» **TASKS AND EXERCISES**:
A. In the Ruby post on bag difference between arrays, which method does the final writer think would be useful to have?
B. Summarize the Ruby post on bag difference between arrays in two sentences.

» **SUPPLIED TEXT**:
========

In article <p86Y6.80058$Ne5.3134820 / e420r-sjo3.usenetserver.com>, "Niklas
Frykholm" <niklas / kagi.com> wrote:


> On Thu, Jun 21, 2001 at 02:56:51AM +0900, Hugh Sasse Staff Elec Eng
> wrote:
>> Is there an elegant way to do a bag diffeence between 2 arrays, rather
>> than a set difference?
>> [1,1,1,2,3,3,4,4,4] <something> [1,2,3,4,4] gives: [1,1,3,4]
>> If ordering is preserved that would be great.
> Don't know if this is the most elegant solution, but it is the first
> that comes to my mind.
> 
>     class Array
>         def with_count
>             h = {}; h.default = 0
>             self.collect {|x| [x, h[x] += 1]}
>         end
>         def bagminus(other)
>             (self.with_count - other.with_count).collect {|x| x[0]}
>         end
>     end
> 
>     a = [1,1,1,2,3,3,4,4,4]
>     b = [1,2,3,4,4]
> 
>     p a.bagminus b # --> [1, 1, 3, 4]
> // Niklas

I plan to read this carefully when I have time, but here's what I came up
with.  It's slightly more verbose, but I think an Array#delete_first()
would be useful, which is a bonus.  How efficient it is depends on how
efficient Array#index and Array#delete_at are, but I would guess they're
very simple.

========

» **SUPPLIED DATA**:
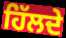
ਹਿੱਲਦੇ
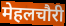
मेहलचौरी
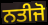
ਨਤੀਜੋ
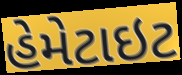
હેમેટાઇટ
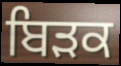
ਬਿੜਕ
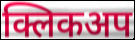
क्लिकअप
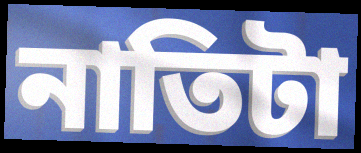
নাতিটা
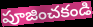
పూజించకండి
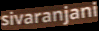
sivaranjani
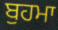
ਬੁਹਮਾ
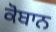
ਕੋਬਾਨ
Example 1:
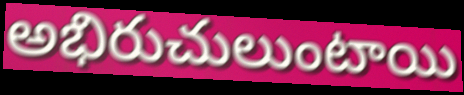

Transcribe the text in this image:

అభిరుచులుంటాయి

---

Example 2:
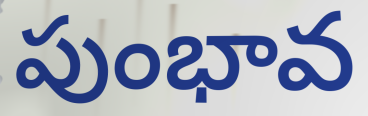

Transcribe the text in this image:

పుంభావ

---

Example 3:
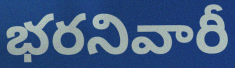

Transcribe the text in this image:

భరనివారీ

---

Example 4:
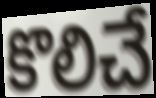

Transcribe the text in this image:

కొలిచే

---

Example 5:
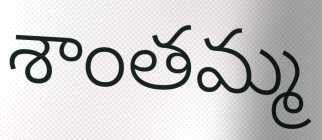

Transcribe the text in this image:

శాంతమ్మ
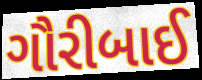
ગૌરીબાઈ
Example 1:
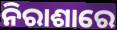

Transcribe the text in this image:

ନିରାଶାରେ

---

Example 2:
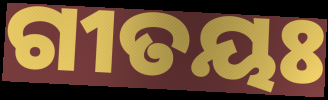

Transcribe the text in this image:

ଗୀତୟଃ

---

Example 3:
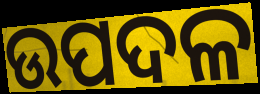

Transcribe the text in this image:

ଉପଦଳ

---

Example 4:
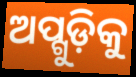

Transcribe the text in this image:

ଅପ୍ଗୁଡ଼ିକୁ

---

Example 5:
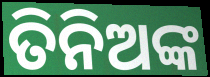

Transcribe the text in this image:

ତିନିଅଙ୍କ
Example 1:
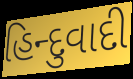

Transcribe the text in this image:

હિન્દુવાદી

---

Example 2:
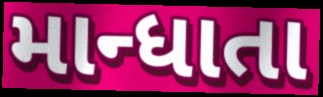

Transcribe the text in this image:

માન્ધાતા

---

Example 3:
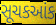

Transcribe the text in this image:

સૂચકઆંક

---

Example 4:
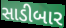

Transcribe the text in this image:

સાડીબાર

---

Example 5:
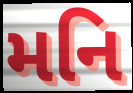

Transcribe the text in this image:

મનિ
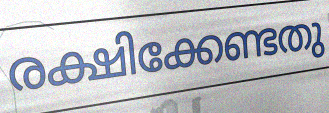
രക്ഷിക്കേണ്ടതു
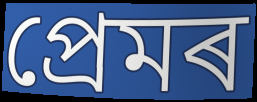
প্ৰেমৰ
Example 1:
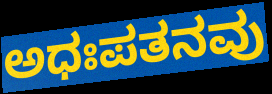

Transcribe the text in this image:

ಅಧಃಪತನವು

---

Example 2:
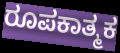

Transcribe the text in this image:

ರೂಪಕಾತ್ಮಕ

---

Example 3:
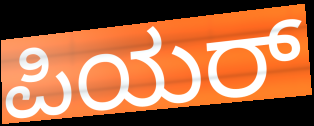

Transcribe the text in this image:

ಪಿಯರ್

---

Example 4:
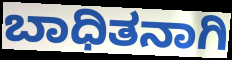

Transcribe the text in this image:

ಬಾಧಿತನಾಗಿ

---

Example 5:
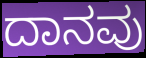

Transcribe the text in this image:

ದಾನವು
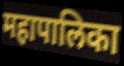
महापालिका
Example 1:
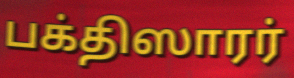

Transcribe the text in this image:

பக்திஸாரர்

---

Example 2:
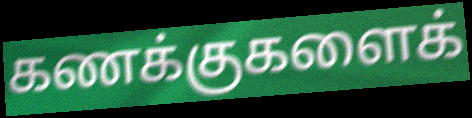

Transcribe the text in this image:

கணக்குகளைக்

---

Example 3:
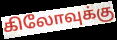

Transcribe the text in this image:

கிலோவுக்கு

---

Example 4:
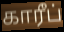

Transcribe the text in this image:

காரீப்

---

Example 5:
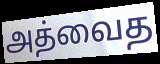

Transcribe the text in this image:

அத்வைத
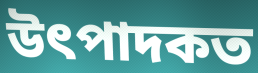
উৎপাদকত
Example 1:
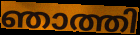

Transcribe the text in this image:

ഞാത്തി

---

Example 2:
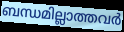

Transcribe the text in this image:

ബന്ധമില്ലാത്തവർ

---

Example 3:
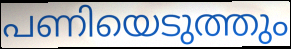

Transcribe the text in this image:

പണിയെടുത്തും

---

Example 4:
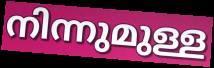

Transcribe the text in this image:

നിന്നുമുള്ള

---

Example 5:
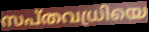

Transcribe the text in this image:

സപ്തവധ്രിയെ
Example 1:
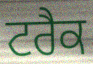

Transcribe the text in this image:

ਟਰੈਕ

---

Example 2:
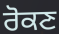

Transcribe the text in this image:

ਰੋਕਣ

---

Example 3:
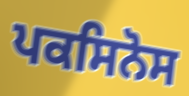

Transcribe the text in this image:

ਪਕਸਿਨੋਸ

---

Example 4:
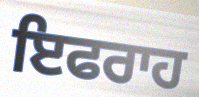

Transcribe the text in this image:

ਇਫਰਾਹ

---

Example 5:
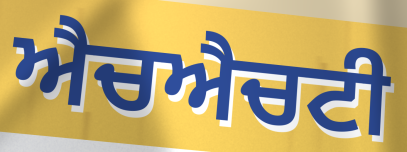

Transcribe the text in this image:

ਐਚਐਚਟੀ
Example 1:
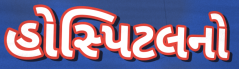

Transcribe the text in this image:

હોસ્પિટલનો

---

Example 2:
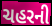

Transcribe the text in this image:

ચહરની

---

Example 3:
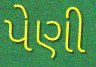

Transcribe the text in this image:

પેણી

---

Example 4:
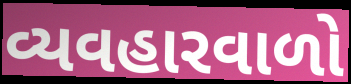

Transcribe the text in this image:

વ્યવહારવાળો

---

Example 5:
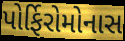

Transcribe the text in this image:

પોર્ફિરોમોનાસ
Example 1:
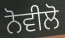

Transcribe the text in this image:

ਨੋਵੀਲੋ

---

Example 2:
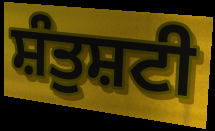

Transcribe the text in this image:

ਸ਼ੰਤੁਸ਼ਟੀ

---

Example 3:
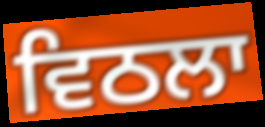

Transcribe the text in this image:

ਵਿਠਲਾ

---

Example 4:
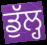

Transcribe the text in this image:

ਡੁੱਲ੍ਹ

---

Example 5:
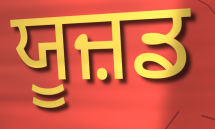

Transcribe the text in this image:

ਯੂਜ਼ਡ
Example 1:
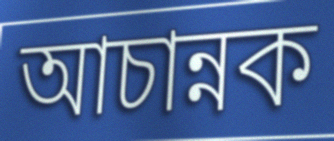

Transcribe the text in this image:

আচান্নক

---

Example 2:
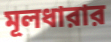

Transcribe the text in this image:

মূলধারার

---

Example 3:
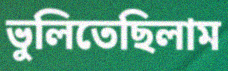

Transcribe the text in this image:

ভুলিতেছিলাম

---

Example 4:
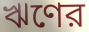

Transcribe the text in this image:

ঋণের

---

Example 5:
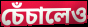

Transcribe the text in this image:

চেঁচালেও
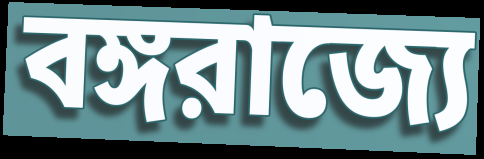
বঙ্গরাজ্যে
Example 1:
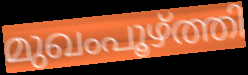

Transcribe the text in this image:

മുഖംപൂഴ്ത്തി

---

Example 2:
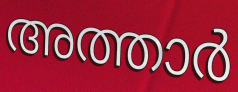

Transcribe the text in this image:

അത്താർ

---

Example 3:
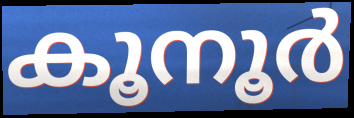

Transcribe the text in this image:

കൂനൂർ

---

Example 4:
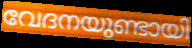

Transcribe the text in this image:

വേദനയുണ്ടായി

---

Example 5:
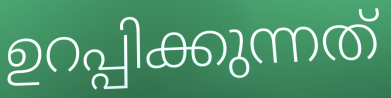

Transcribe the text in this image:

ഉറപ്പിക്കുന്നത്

========

» **SOLUTIONS IN ORDER**:
A. Array#delete_first()

B. Hugh Sasse asks for an elegant way to take the bag difference of two arrays, ideally preserving order. Niklas Frykholm replies with an Array extension whose bagminus method turns [1,1,1,2,3,3,4,4,4] and [1,2,3,4,4] into [1, 1, 3, 4], and a further reply offers a slightly more verbose approach whose efficiency depends on Array#index and Array#delete_at.